- Source document:

Zuul Based CI
What is Zuul
Zuul is the CI and gating system form the OpenStack project. It is able to scale fine and handle by default features such as artifacts sharing between jobs and cross Git repositories testing. You can see Zuul in action here [1].
Below is a list of features proposed by Zuul and its companion Nodepool:
- Event-driven pipelines based on Code-Review or Pull-Request workflow: jobs can be triggered automatically when a PR is submitted, changed, approved, or when the repository is tagged.
- CI-as-code: jobs are defined as YAML + Ansible playbooks, pipeline definitions as YAML files. Zuul reads and loads those definitions directly from Git repositories.
- Support for jobs inheritance, jobs dependencies, jobs chaining (with artifacts sharing).
- Speculative testing of new jobs before merging: jobs will be run as they are submitted to make sure they behave as expected.

- Directions:
**A.** According to the Zuul CI page, how are jobs defined under the CI-as-code feature?
**B.** Write out the passage of the Zuul CI page starting with "Below is a list" and going on through "repository is tagged.".

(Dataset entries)
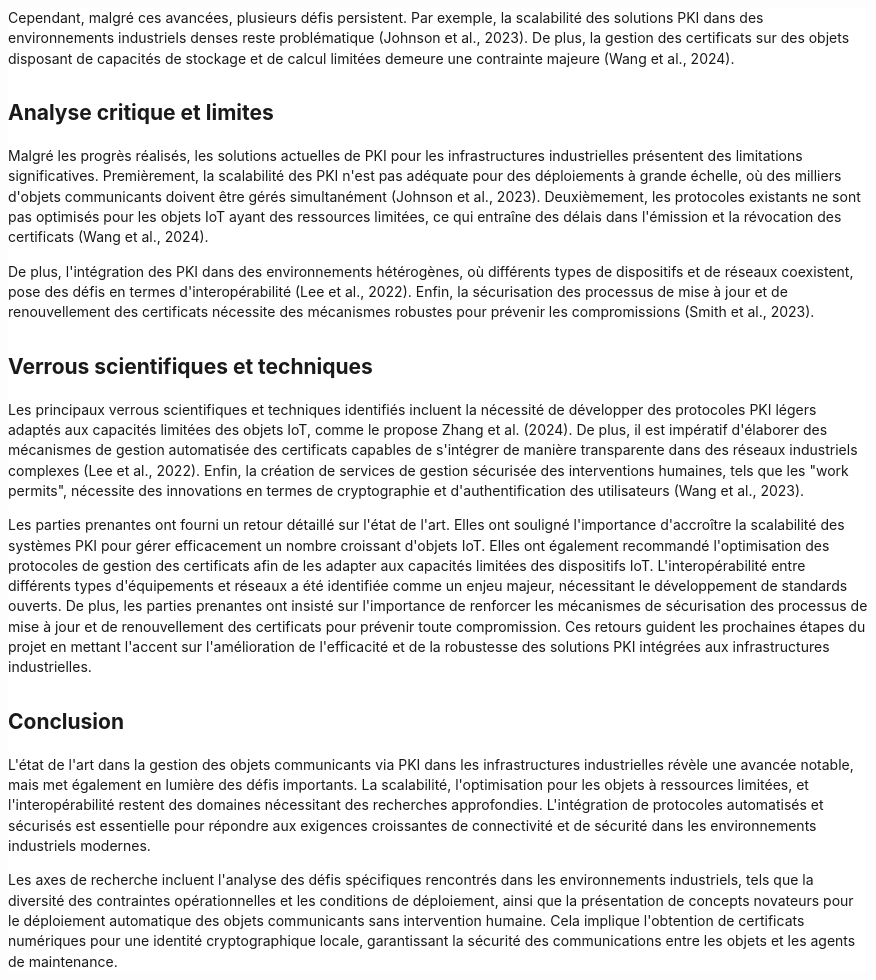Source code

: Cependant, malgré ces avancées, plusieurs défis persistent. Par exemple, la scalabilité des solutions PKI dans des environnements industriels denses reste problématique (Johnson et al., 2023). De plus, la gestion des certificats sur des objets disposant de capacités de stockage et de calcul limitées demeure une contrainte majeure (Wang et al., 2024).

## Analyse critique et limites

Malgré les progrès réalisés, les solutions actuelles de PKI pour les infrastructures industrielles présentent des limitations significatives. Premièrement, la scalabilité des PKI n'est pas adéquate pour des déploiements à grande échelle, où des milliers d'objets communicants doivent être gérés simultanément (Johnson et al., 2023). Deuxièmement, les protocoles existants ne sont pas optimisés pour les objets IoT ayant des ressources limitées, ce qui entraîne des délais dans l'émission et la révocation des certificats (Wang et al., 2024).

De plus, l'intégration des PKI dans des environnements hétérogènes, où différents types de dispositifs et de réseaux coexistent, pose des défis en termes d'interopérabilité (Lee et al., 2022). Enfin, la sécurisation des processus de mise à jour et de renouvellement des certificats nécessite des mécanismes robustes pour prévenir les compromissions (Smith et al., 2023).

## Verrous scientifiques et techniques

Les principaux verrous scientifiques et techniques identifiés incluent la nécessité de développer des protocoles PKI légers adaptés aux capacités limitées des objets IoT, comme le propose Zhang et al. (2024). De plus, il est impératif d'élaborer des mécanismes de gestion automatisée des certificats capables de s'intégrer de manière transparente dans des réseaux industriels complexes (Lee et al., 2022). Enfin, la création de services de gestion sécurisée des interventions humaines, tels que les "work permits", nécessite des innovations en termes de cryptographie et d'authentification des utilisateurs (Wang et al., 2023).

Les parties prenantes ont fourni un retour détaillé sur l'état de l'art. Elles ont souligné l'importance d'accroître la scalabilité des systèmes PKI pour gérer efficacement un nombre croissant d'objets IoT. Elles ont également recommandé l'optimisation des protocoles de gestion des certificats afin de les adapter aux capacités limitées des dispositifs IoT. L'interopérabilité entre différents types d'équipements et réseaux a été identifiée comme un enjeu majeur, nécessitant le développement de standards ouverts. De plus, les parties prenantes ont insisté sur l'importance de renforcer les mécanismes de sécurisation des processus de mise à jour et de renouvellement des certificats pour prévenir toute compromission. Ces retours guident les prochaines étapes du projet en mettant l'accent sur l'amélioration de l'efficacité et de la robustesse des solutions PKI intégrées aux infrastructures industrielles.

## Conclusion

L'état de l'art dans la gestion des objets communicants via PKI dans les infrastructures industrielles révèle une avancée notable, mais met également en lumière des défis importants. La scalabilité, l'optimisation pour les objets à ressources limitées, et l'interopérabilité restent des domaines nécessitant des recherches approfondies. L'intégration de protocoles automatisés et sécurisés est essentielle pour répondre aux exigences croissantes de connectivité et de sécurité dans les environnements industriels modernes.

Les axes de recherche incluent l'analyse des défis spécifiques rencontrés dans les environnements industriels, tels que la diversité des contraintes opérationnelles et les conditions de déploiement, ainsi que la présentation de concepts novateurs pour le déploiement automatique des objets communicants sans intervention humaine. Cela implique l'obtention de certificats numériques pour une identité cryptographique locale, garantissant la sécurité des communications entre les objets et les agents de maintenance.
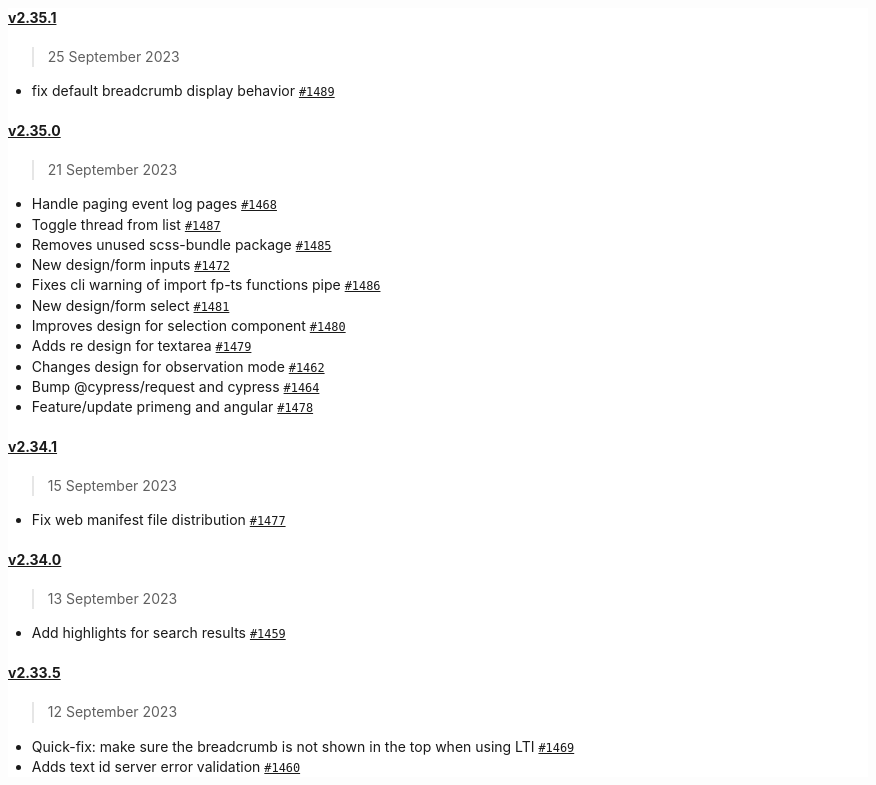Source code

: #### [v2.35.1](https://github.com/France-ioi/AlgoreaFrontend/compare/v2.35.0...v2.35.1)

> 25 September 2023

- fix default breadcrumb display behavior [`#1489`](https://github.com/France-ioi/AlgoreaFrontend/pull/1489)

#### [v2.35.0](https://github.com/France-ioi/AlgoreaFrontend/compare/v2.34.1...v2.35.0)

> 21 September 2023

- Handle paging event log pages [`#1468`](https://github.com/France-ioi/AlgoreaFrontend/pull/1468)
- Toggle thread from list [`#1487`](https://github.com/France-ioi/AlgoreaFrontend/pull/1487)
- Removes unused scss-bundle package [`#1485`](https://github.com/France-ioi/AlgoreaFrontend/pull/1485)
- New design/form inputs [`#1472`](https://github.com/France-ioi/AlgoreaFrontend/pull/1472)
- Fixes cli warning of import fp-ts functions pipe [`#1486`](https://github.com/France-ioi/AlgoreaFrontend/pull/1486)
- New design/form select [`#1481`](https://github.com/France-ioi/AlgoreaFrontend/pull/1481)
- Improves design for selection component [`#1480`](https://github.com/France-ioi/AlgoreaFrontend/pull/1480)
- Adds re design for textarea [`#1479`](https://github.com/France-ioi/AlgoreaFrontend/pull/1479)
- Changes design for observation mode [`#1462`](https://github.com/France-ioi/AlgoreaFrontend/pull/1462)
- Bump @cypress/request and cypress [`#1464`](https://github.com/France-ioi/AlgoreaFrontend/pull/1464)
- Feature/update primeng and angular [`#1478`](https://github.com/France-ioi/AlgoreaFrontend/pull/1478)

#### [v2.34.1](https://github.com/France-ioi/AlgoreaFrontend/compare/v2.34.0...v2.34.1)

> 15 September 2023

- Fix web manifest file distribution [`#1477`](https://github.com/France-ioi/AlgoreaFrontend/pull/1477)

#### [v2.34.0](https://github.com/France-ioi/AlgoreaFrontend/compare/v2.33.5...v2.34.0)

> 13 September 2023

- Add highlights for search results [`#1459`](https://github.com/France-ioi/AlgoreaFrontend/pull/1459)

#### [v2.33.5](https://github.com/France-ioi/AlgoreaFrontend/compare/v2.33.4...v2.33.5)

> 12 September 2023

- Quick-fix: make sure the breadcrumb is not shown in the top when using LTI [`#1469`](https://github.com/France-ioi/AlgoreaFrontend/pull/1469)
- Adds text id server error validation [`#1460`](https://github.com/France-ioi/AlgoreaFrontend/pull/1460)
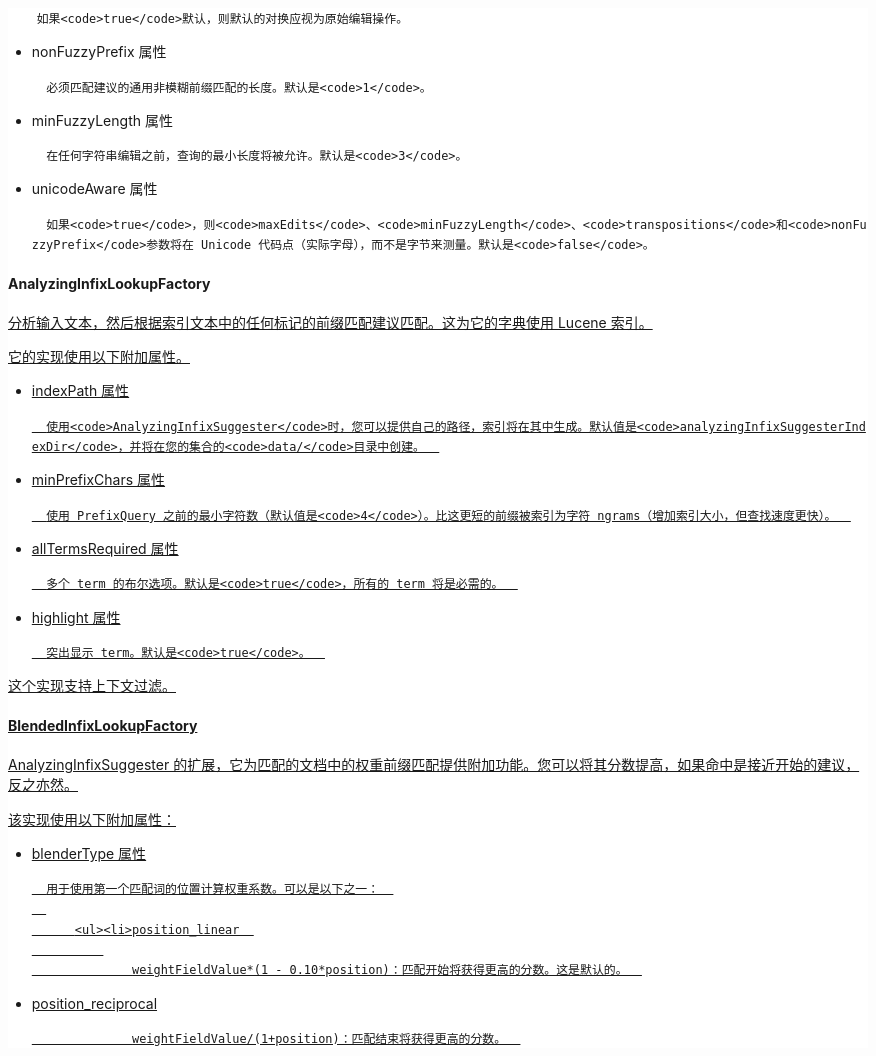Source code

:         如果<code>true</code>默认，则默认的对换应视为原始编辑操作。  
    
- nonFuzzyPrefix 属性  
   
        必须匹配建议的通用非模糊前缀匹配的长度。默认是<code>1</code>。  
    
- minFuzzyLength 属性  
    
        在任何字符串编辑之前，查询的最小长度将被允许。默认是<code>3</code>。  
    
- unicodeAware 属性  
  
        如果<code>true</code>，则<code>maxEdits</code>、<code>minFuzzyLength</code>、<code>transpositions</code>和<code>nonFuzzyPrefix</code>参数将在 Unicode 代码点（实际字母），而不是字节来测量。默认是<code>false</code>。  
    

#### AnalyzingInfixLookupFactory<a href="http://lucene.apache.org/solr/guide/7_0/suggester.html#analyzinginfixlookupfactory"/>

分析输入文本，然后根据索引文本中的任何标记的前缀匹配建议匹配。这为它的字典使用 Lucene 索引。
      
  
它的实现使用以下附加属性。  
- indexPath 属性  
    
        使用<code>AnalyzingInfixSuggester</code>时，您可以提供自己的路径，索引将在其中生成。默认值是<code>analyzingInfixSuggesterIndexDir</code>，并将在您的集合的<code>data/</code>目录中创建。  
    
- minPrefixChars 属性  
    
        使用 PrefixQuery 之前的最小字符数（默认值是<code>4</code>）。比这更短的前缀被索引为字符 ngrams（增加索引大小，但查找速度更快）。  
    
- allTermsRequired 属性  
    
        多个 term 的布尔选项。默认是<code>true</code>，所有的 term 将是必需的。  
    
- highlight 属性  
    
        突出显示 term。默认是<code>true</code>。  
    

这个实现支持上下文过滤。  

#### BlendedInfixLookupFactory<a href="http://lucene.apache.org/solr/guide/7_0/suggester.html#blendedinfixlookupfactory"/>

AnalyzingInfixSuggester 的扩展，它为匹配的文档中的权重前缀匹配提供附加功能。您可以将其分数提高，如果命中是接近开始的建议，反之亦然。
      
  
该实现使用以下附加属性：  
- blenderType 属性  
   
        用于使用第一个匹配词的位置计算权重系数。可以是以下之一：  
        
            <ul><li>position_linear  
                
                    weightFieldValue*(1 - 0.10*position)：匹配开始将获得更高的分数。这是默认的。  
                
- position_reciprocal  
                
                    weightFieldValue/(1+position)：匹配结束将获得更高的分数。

- Answers in order:
**A.** As YAML and Ansible playbooks.

**B.**
Below is a list of features proposed by Zuul and its companion Nodepool:
- Event-driven pipelines based on Code-Review or Pull-Request workflow: jobs can be triggered automatically when a PR is submitted, changed, approved, or when the repository is tagged.